But just because Trump lost doesn’t mean elites are in the clear. Fiorina isn’t a Carson-esque radical or an opportunist like Trump, but she’s also an outsider to the GOP, untethered to the establishment. She’ll gain from this debate, but party elites won’t. At least, not now. If there’s a central question to the Trump phenomenon, it’s this: Is Trump new? Is he a disruption in the GOP primary—a force that could upend the patterns of the past—or is he another bubble candidate, like Cain in 2012? If it’s the former, we shouldn’t expect gaffes or mistakes to harm him. If it’s the latter, however, he’ll fall to other vanity candidates as voters search for the next high. Which is why the next few weeks are key. If Trump loses his lead, then the establishment can breathe easier, even as it sees a Carson lead or a Fiorina lead. It means there’s an end to the madness.
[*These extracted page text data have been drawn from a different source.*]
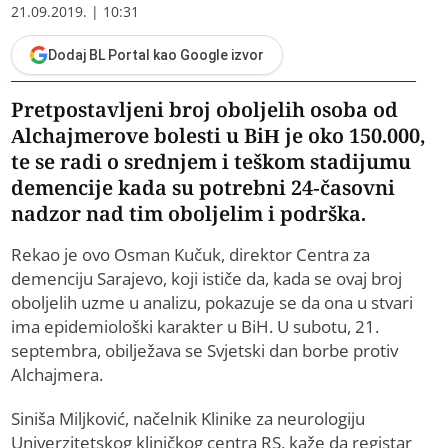
21.09.2019. | 10:31
Dodaj BL Portal kao Google izvor
Pretpostavljeni broj oboljelih osoba od
Alchajmerove bolesti u BiH je oko 150.000,
te se radi o srednjem i teškom stadijumu
demencije kada su potrebni 24-časovni
nadzor nad tim oboljelim i podrška.
Rekao je ovo Osman Kučuk, direktor Centra za
demenciju Sarajevo, koji ističe da, kada se ovaj broj
oboljelih uzme u analizu, pokazuje se da ona u stvari
ima epidemiološki karakter u BiH. U subotu, 21.
septembra, obilježava se Svjetski dan borbe protiv
Alchajmera.
Siniša Miljković, načelnik Klinike za neurologiju
Univerzitetskog kliničkog centra RS, kaže da registar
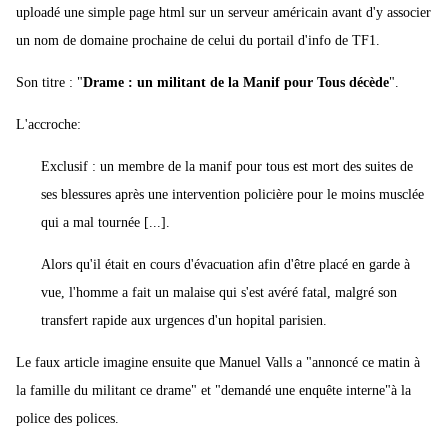
uploadé une simple page html sur un serveur américain avant d'y associer
un nom de domaine prochaine de celui du portail d'info de TF1.
Son titre : "
Drame : un militant de la Manif pour Tous décède
".
L'accroche:
Exclusif : un membre de la manif pour tous est mort des suites de
ses blessures après une intervention policière pour le moins musclée
qui a mal tournée [...].
Alors qu'il était en cours d'évacuation afin d'être placé en garde à
vue, l'homme a fait un malaise qui s'est avéré fatal, malgré son
transfert rapide aux urgences d'un hopital parisien.
Le faux article imagine ensuite que Manuel Valls a "annoncé ce matin à
la famille du militant ce drame" et "demandé une enquête interne"à la
police des polices.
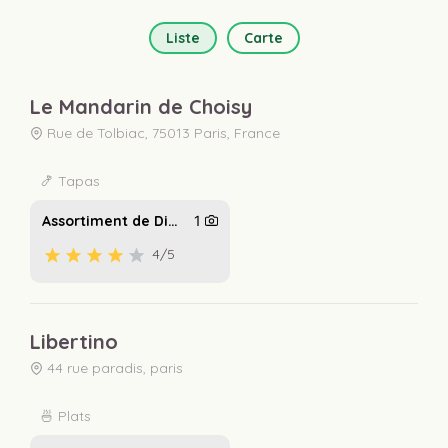
Liste
Carte
Le Mandarin de Choisy
Rue de Tolbiac, 75013 Paris, France
🍤 Tapas
Assortiment de Dim Sum
1
4
/5
Libertino
44 rue paradis, paris
🍜 Plats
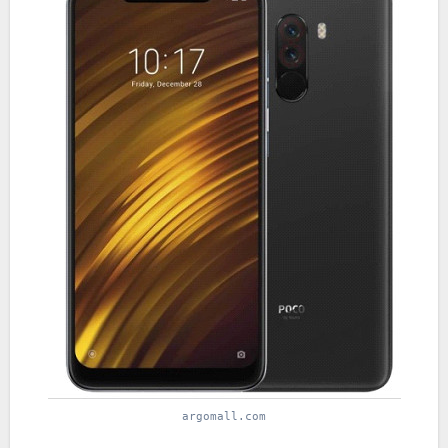
argomall.com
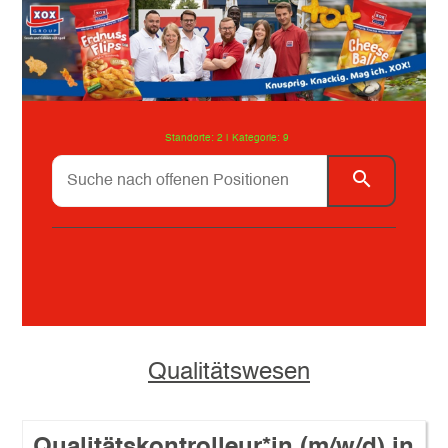
Standorte: 2 |
Kategorie: 9
Alle
Facility Management
Qualitätswesen
Qualitätskontrolleur*in (m/w/d) in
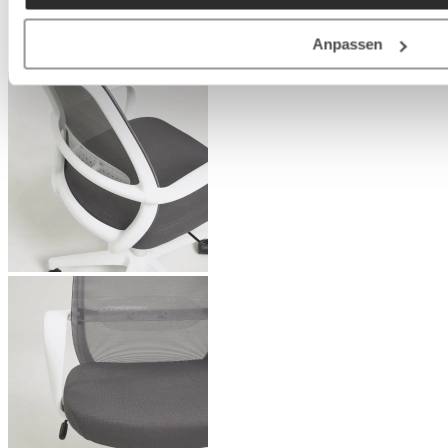
Anpassen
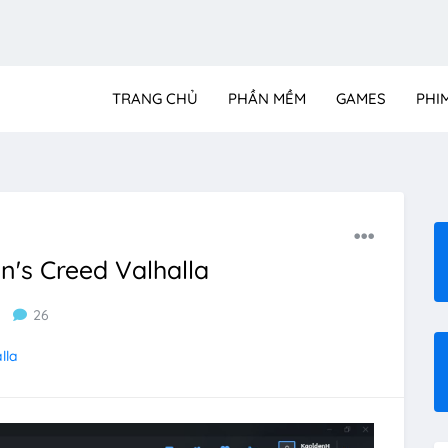
TRANG CHỦ
PHẦN MỀM
GAMES
PHI
n's Creed Valhalla
26
lla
“Easier” isn’t easy, however, and if the GOP debate harmed Trump, it also underscored weakness in the establishment. Bush was better than he’s ever been, touting his record, defending his brother, and tussling with Trump. And yet, he was underwhelming. After a strong start, he couldn’t sustain the energy to attack, and was caught off-guard by replies and rejoinders. Worse, he fumbled when asked about Iraq, his foreign policy advisers, and their connections to previous Bush administrations. “I’m my own man,” he said, without showing how, exactly, that’s true.
But Bush, for all his stumbling, soared above Walker, who hardly spoke—he received three direct questions in a three-hour debate, compared with 13 for Trump and nine for Bush—and always answered in talking points about his record in Wisconsin, his devotion to Ronald Reagan, and his defiance of union protesters. In just a month, Walker has dropped from top spots in national polling to the very bottom; he needed to win this debate, and he failed. If, before Iowa, Walker drops out, this was the beginning of the end.
That leaves party elites with three candidates who could walk away as good, or better, than they were before the debate: Rubio, Kasich, and Christie. Rubio has mastered his basic pitch of aspirational conservatism, and on immigration he can make the seamless move from biography to policy to the stories of other people. On the Iran deal, Kasich shined with a forceful defense of prudence in pursuit of national goals, and used his time throughout to pitch himself as a moderate, forward-thinking choice for the party. And Christie worked to move the conversation toward economic issues, where he could portray himself as a fighter for working-class Americans. Neither he nor his competitors had any discussion of economic policy outside of vague generalities. But for the sake of television, it worked.
Of the three it’s hard to say that any is a perfect candidate. But unlike Bush or Walker, they are clearly skilled enough to compete on a national stage, under the pressure of a presidential campaign. In other words, party elites have a new decision: Will they keep the faith with Jeb, giving him cash and assistance even as he stumbles through the primary process, or will they cut their losses and turn their attention to one of these other three? No, the Bush family isn’t a bad bet. But Jeb keeps flailing, and it’s not clear he’s going to get better.